Travel restrictions, application questions as USCIS wraps up outreach
Reporter
The U.S. Citizenship and Immigration Services will wrap up its outreach program on the transitional worker rule today by having an informational table at the Garapan Street Market from 5pm to 8pm, even as employers and employees continue to ask questions about the Commonwealth-only worker status application, travel restrictions, and related issues.
At a public session yesterday morning at the American Memorial Park indoor auditorium, USCIS district director David Gulick answered more questions from the audience that included the CW application process.
One of the audience members asked whether only the owner of the business can file a CW petition. Gulick said anyone authorized by the company to file the petition can do so.
Gulick said it doesn’t matter whether the owner is outside of the CNMI as long as the business or company is in the CNMI.
The USCIS official also answered several questions about employers’ filing for multiple workers on one Form I-129CW.
In general, an employer can file for multiple workers on one I-129CW if the workers have the same job, the same location and the same duration of employment.
Ernie Lacorte, chief financial officer at Seventh-Day Adventist Clinic, said he attended three of USCIS’ outreach sessions, wherein most of his questions were answered.
“I’m glad I attended more than one sessions because everyday, a situation arises that need new answers. These sessions have been very helpful and informative.
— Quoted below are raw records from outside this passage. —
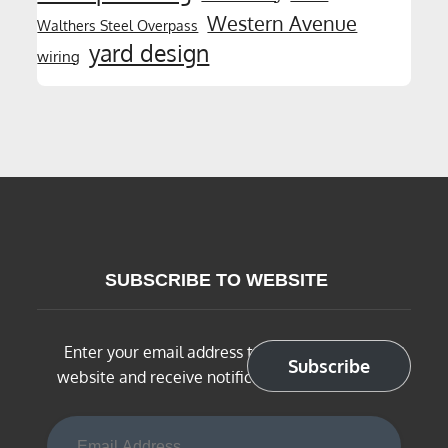
Western Avenue
Walthers Steel Overpass
yard design
wiring
SUBSCRIBE TO WEBSITE
Enter your email address to subscribe to this
Subscribe
website and receive notifications of new posts
Email Address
I just wish those people who were not able to attend would ask questions to persons who are experts, and not just anyone they know,” said Lacorte.
Travel restrictions
USCIS regional media manager Marie Therese Sebrechts clarified that CW-1 and CW-2 classifications are a special classification restricted to the CNMI and were never designated to allow for travel to another part of the United States.
The Consolidated Natural Resources Act of 2008, the law that placed CNMI immigration under federal control, specifically states that the status is only valid in the CNMI.
If the travel to Guam or the United States is for a CW-1 or CW-2 beneficiaries’ vacation, USCIS is still working with the U.S. Customs and Border Protection to determine whether or not travel will be possible on a tourist visa (B1/B2).
However, she reiterated that if a CW-1 returns to the CNMI, he/she must enter on a CW-1 visa in order to maintain their ability to work.
“So, if they traveled somewhere else in the United States on a B visa, they would have to return to the CNMI directly from a foreign location,” she added.
Sebrechts said those with a pending CW petition “would need advance parole in order to return or approval of CW-1 and the corresponding CW Visa in order to return” to the CNMI.
She said a proof of a CW petition or filing is not enough to return to the CNMI.
“They would need advance parole or, if the CW-1 was approved, the corresponding CW visa,” she said.